David Garnett: La dama que se transformó en zorro (Fragmento) / Sofía González Bonorino

La dama que se transformó en zorro («Lady into Fox», David Garnett, 1922) me toma desprevenida, con sus movimientos agudos, deliciosos. A veces, por efecto de ciertas frases, el corazón salta en el cuerpo, como cuando estamos enamorados.

Garnett da a la escritura una libertad que nos arrastra: la imaginación se abre a los sentidos, los intensifica; bajo la mirada sumisa y celestial de unos ojos zorrunos, nos entregamos, sin miedo,  a las más inquietantes transgresiones.

El humor, la dolorosa e imprescindible honestidad- por más que lastimen las palabras- filosos como la mano que va marcando el camino singular, único, de la escritura, nos hace sentir, con el narrador, el deseo de escapar, por momentos, y quedarnos quietos, a un costado, para  llorar tranquilos.

Más complicado, parece, amar a una mujer que a un zorro. Aunque difíciles de soportar, las diferencias están claras, desde el principio. El deseo salvaje, aterrador. El apego burgués a las buenas costumbres. La claudicación. La entrega. Esos besos de amor en el hocico. Dulce comunicación de las miradas: los expresivos ojos  del zorro calman dudas y tormentos. La tentación animal de dejar definitivamente de lado las palabras, esos sonidos molestos que lo arruinan todo.
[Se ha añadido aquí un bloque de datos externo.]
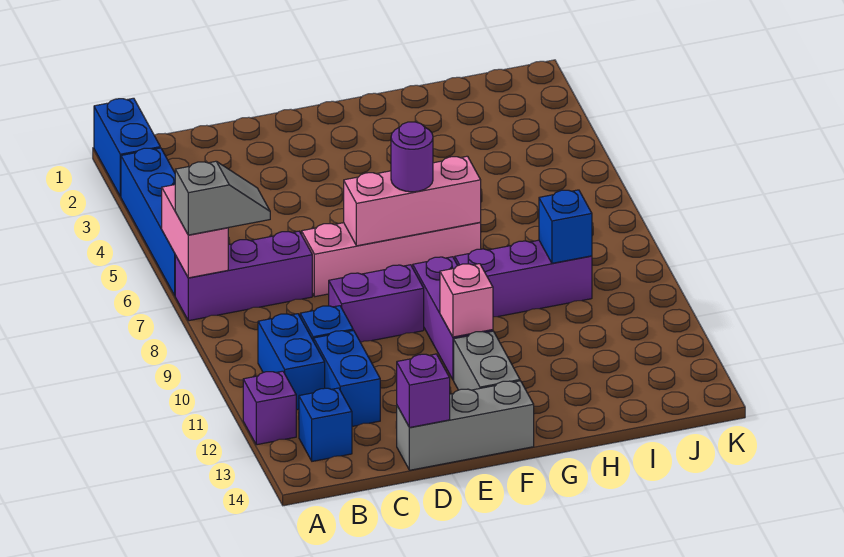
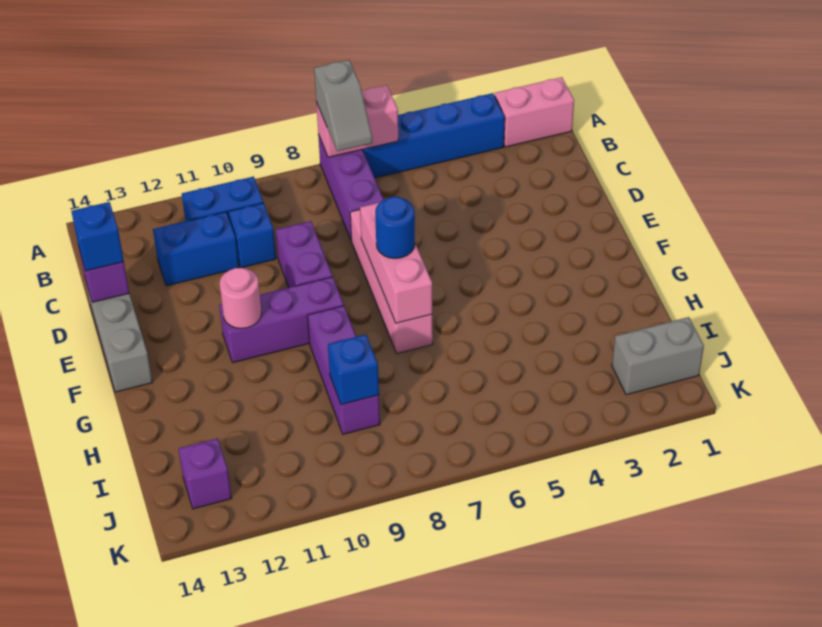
blue 1x2 brick [94,98,160,197] -> pink 1x2 brick [495,77,574,147]
purple 1x1 brick [243,371,296,445] -> purple 1x1 brick moved to [179,439,232,509]
blue 1x1 brick [299,388,352,461] -> blue 1x1 brick moved to [71,202,124,271]
purple 1x1 round brick [391,122,433,192] -> blue 1x1 round brick [375,197,415,259]
pink 1x1 brick [440,264,493,337] -> pink 1x1 round brick [219,268,262,329]
grey 1x2 brick [454,331,520,390] -> grey 1x2 brick moved to [612,317,704,395]

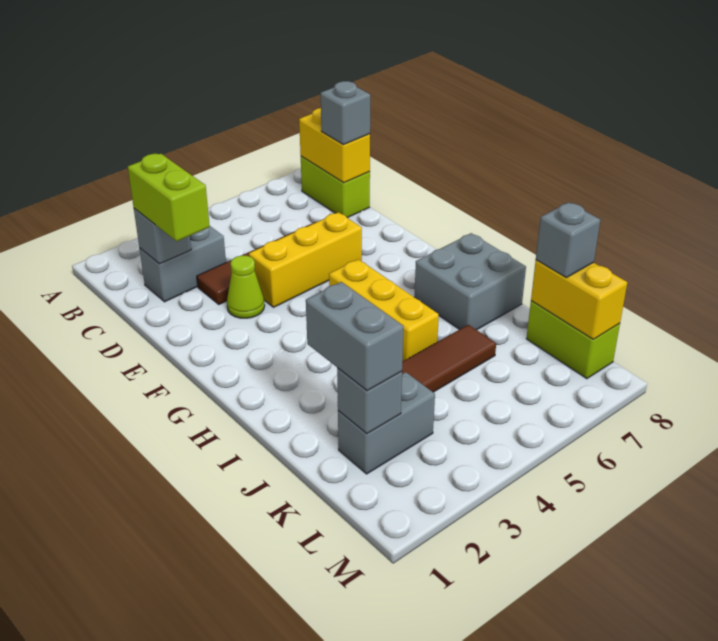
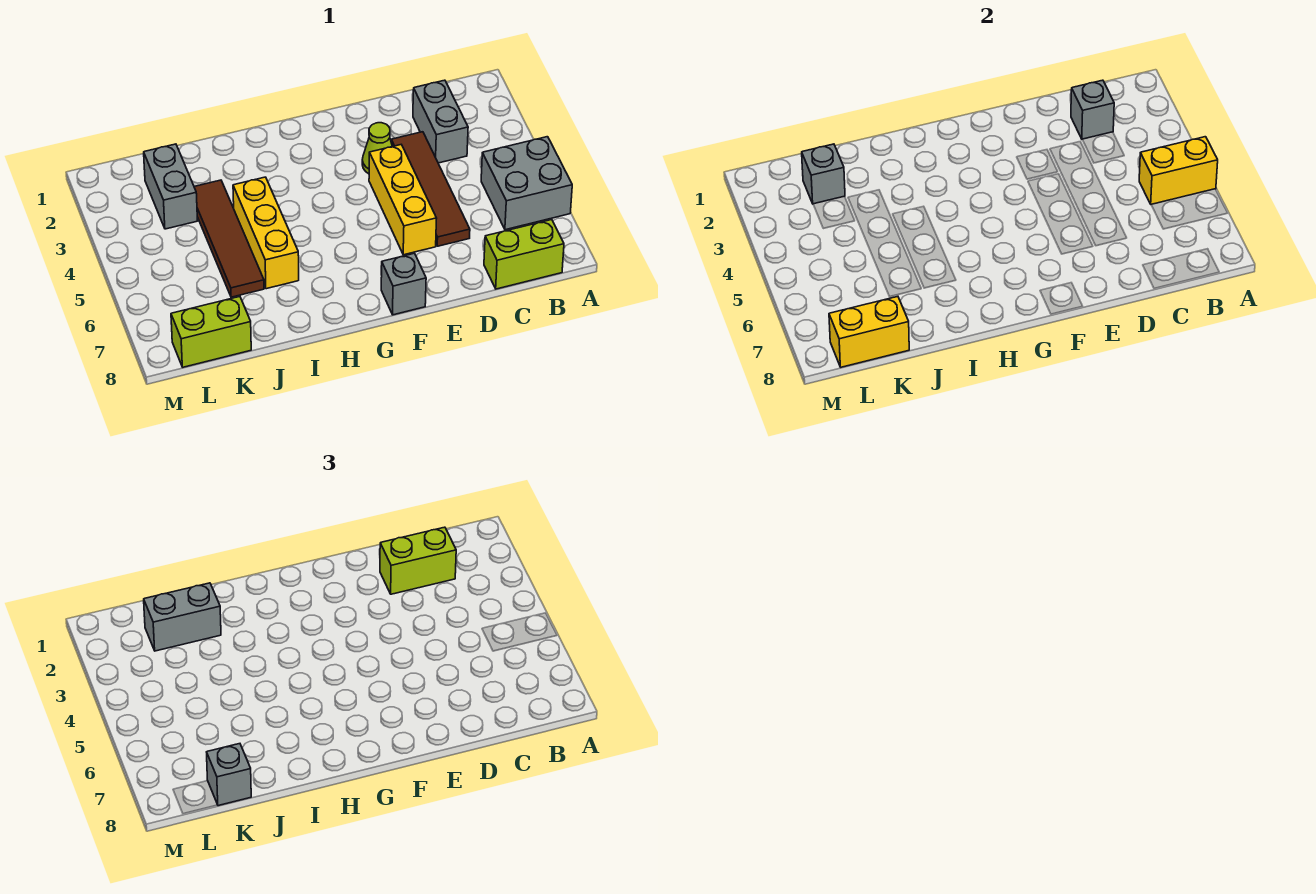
yellow 1x2 brick [299,108,370,183] -> yellow 1x2 brick moved to [1139,137,1218,204]
grey 1x1 brick [321,81,370,145] -> grey 1x1 brick moved to [381,253,426,315]
yellow 1x3 brick [329,259,439,362] -> yellow 1x3 brick turned to [233,177,299,289]
grey 2x2 brick [414,233,526,330] -> grey 2x2 brick moved to [481,137,572,230]

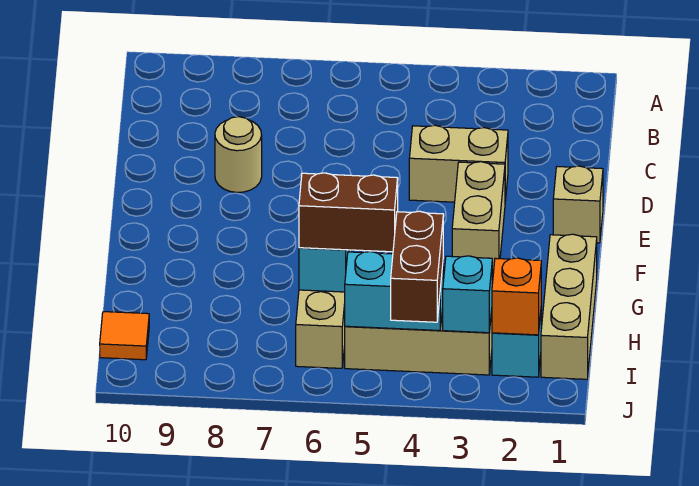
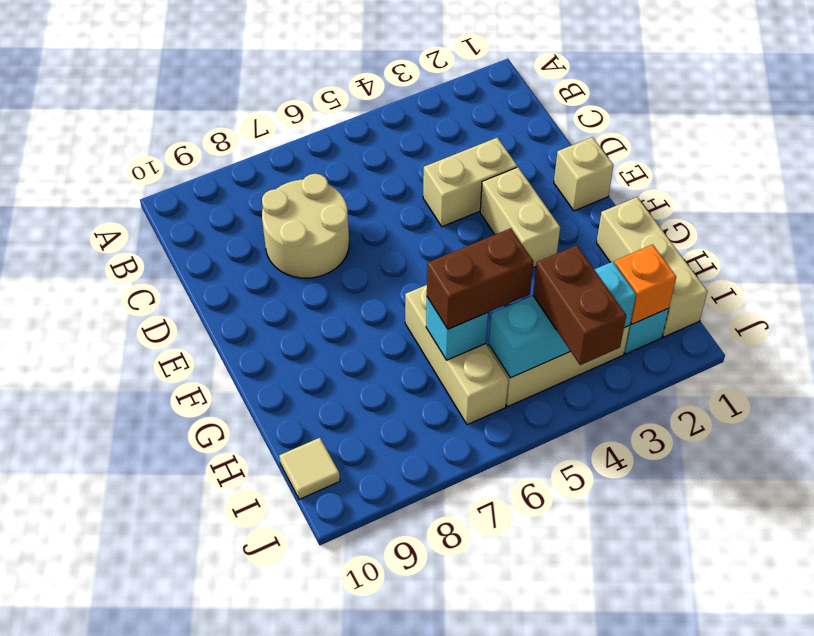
tan 1x1 round brick [215,117,262,192] -> tan 2x2 round brick [262,174,349,278]
orange 1x1 tile [100,312,149,360] -> tan 1x1 tile [279,438,340,500]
Si fuera posible…. Pero la culpa…. Mejor olvidar. Acurrucar tu zorro de suave pelambre contra el pecho, bajo la camisa abierta, y envuelto en apasionada calidez,  delirar de amor. 

Sofìa González Bonorino

 

…..  Donde un instante antes se encontrara su mujer había un zorro pequeñito, de un rojo muy vivo, que lo miraba con ojos implorantes mientras avanzaba uno o dos pasos hacia él; rápidamente advirtió que era su esposa quien lo miraba desde los ojos del animal. Pueden imaginarse su conmoción, y quizás la de la dama al encontrarse en ese estado; así pues, durante casi una hora y media, no hicieron otra cosa que mirarse, él atónito, y ella preguntándole con la mirada, como si le estuviese hablando: «¿En qué me he convertido? Ten piedad de mí, esposo mío, ten piedad de mí, pues soy tu mujer».

Pues bien, después de mirarla y reconocerla, aun bajo aquella forma, y pese a preguntarse en todo momento «¿Será posible que sea ella? ¿No estaré soñando?», y de las súplicas y los mimos de ella, como para decirle que era de verdad su esposa, por fin se acercaron y él la tomó en brazos. Ella se acurrucó cerca de él, bajo su abrigo, y empezó a lamerle la cara, sin apartar por eso sus ojos de los de él. 

Entretanto, el marido no dejaba de darle vueltas a la cabeza mientras la miraba, pero no acababa de comprender lo que había ocurrido; se limitaba a encontrar consuelo en la esperanza de que no fuera más que una transformación temporal, y de que pronto volviera a convertirse en la esposa que era carne de su carne. 

Como sus sentimientos correspondían más a los de un enamorado que a los de un esposo, lo asaltó la idea de que era culpa suya, pues si algo terrible ocurría no podría jamás culparla a ella, sino a sí mismo.

Y así pasaron un buen rato, hasta que por fin las lágrimas desbordaron los ojos del pobre zorro y empezó a llorar (aunque en silencio), y también a temblar, como si tuviera fiebre. Ante lo cual, él no pudo retener sus propias lágrimas: se sentó en el suelo para sollozar un buen rato, pero entre sollozo y sollozo la besaba como si fuera una mujer, sin importarle, tal era su desolación, estar besando a un zorro en el hocico. 

Así quedaron hasta el crepúsculo; entonces él se recompuso y decidió que lo primero  que debía hacer era esconderla y, a continuación, llevarla a casa. Esperó a que estuviera lo bastante oscuro como para poder hacerlo sin ser visto, y la metió dentro de su abrigo, llegando incluso, en un gesto de pasión desgarrada, a abrirse el chaleco y la camisa para que reposara más cerca de su corazón.